歴史上には様々なリーダー(指導者)が登場してきました。その
我慢の勝頼
元亀4年(1573)4月、病死した父・信玄の後継となった武田勝頼。前年に三方ヶ原合戦で大敗していた徳川家康にも、信玄死すの噂は伝わり、家康は同年5月に、駿河や遠江・三河国の武田方に攻撃を加えています。その結果、遠江国高天神城・天方城・飯田城などを下した徳川軍。ところが、武田方は攻勢をかけてきませんでした。この事により、家康は信玄の死を確信したと言われています。
元亀4年は7月に天正と改元されますが、その年の8月には、奥三河の有力国衆・奥平氏(定能・信昌親子)に家康は調略を仕掛け、奥平氏は武田から徳川に寝返ってしまいます。織田信長も武田軍が三河から撤退した後に、宿敵の北近江の浅井・越前の朝倉氏を滅ぼしています。織田・徳川の反撃が早速開始され、勝頼は押されていたのです。
信長は信玄が死んだとの噂を聞いて「その跡は続かないだろう」との想いを持っていたようです。現代において「初代が創り、2代目で傾き、3代目が潰す」との言葉があるように、会社創業者の時には経営は順調でも、次代になると段々、経営が傾いてくることもあります。
新社長になった途端、社員の大量退職ということもあるようです。2代目になって倒産する企業の特色は「見栄と体裁にこだわってしまうということ」(具体的には、社長が交代する際には社屋の建て替えを行ったり、新規事業の立ち上げを行うといった外観を派手にして交代するケースなど)だそうです(「2代目社長が会社を引き継ぐと大企業でも倒産してしまう?」(『リスクの眼鏡』)。
織田・徳川から攻勢をかけられていた勝頼でしたが、天正元年にはジッと我慢しているように見えます。派手な行動をしていないのです。これは、家督を継承したばかりということもあり、家臣団の取りまとめや、内政に力を割いていたものと思われます。とは言え、勝頼はいつまでも敵勢に押されていた訳ではありません。天正2(1574)に入ると、織田・徳川方に攻勢をかけるのです。
その年の1月、勝頼は織田の領国である東美濃に攻め入ります。岩村(岐阜県恵那市)にまで進出し、織田方の明知城を包囲したのです(1月27日)。同月中旬には、越前国で一揆が起き、織田諸将が鎮圧のため、派遣されるという事件が起きています。

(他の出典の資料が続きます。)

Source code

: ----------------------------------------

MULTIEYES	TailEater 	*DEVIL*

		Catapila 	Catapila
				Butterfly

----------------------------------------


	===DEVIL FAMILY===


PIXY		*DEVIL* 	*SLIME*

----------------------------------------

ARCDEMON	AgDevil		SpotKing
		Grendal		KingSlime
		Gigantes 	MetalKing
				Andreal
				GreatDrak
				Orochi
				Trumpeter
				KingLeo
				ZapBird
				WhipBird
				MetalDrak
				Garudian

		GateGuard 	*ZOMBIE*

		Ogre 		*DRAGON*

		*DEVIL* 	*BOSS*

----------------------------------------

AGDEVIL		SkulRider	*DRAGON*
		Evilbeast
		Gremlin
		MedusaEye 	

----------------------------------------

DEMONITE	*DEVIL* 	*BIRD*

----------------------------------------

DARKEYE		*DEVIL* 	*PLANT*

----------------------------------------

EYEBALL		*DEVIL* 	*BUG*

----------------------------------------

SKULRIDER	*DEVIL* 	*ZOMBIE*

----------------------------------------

その対応に忙しい中を、信長は勝頼に攻め込まれたのでした。痛いところを突かれたと言うべきでしょう。2月1日、武田方への対応として、信長は尾張・美濃の軍勢を派遣。そして、同月5日には、自身も息子の信忠と共に出陣するのです。明後日には、敵陣に攻め入る予定だったようですが、道中は険しい山中であり、簡単に進軍することはできず。そうこうしているうちに、明知城内で謀反が起こり、城は陥落してしまうのです。こうなると、もうどうしようもないということで、信長は明知城周辺の城の普請を行い、岐阜に帰ることになります(2月24日)。